My second child, a son, is due in just under three weeks, and I’m already anticipating the sleepless nights and messy diapers (so don’t be surprised if suddenly disappear for a few days). Meanwhile, my daughter is now two years old, and while she is still relatively well-behaved, she’s learned how to throw a mean tantrum on the slightest provocation. For instance, today she threw herself to the floor, rolling and screaming and pretending to cry, simply because I told her that she couldn’t take her bowl of goldfish crackers with her to the potty.
When she throws such a fit, I only have a few options: 1. Give in, buying temporary peace but teaching her that such tactics work; 2. Bribe her with some other alternative, again, teaching her that such tactics work; 3. Ignore her and hope she’ll get bored and stop whining on her own (this rarely works); or 4. Punish her in one way or another, making her even more upset in the (faint) hope that next time she might become a better and more mature person. Bad options, all three, but necessary because she doesn’t yet have an adequate understanding of what’s good for her. She doesn’t understand why she needs to eat vegetables, why she can’t watch too much TV, why daddy can’t spend all day playing with her.

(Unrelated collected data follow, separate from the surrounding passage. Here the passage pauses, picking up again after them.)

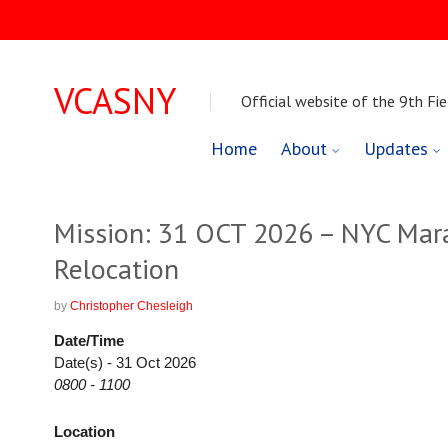
VCASNY
Official website of the 9th Fie
Skip
Home
About
Updates
to
content
Mission: 31 OCT 2026 – NYC Mara
Relocation
by
Christopher Chesleigh
Date/Time
Date(s) - 31 Oct 2026
0800 - 1100
Location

To be sure, there is much more to parenting than dealing with tantrums. My daughter also provides countless moments of laughter and joy, and when she hugs me and tells me she loves me—I wouldn’t trade that for anything. But one thing she doesn’t give me is much time to pursue my own interests. Whether she’s in a good mood or a bad, she always draws a lot of attention to herself. Life is simply more chaotic, stressful and full with her around. Perhaps that’s why this story doesn’t surprise me much (HT Thinking Christian):
The most recent comprehensive study on the emotional state of those with kids shows us that the term “bundle of joy” may not be the most accurate way to describe our offspring. “Parents experience lower levels of emotional well-being, less frequent positive emotions and more frequent negative emotions than their childless peers,” says Florida State University’s Robin Simon, a sociology professor who’s conducted several recent parenting studies, the most thorough of which came out in 2005 and looked at data gathered from 13,000 Americans by the National Survey of Families and Households. “In fact, no group of parents—married, single, step or even empty nest—reported significantly greater emotional well-being than people who never had children.

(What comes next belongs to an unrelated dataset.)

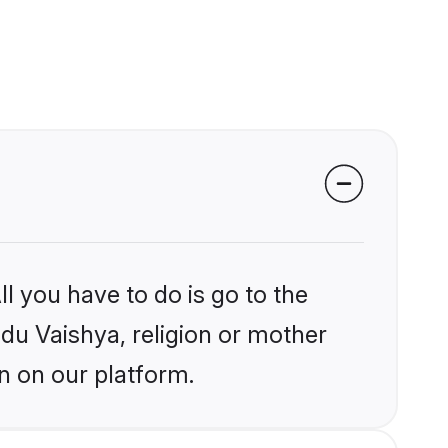
l you have to do is go to the
ndu Vaishya, religion or mother
n on our platform.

I’m not sure how they can claim to measure such a thing, but if happiness includes settled contentment, I’ve little doubt that the average parent feels less of it than they would without kids—there’s just so much more to worry about as a parent. But such happiness is not the goal of life. It is precisely the challenges, the struggles, the fact that I am forced to center my attention on someone else, that teach me what real unconditional love is. In truth, I love my daughter more deeply than I ever could have imagined, and I’ve little doubt that the same will be true of my son. But that kind of love can hardly be reduced to mere “happiness,” for it includes not only great joy, but also a fervent desire to see the best for them, even when that means making all of us temporarily unhappy.
And I wonder if the same isn’t true of God’s love for us. For I too frequently don’t know what’s best for my life. I too frequently think the world ought to revolve around my desires. I too am frequently unable to see that the things that make me unhappy can be for my own good, to teach me how to be a better, more mature person. Perhaps I needed to become a parent myself, to learn why I am still a child of God.